→ EXERCISE BRIEF:
Your task is to copy the records that follow exactly, minus any images.

→ EXERCISE DATA:
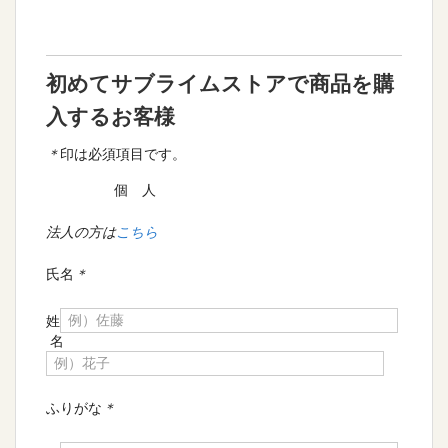
初めてサブライムストアで商品を購
入するお客様
＊
印は必須項目です。
個 人
法人の方は
こちら
氏名
＊
姓
名
ふりがな
＊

→ COMPLETED TASK:
初めてサブライムストアで商品を購
入するお客様
＊
印は必須項目です。
個 人
法人の方は
こちら
氏名
＊
姓
名
ふりがな
＊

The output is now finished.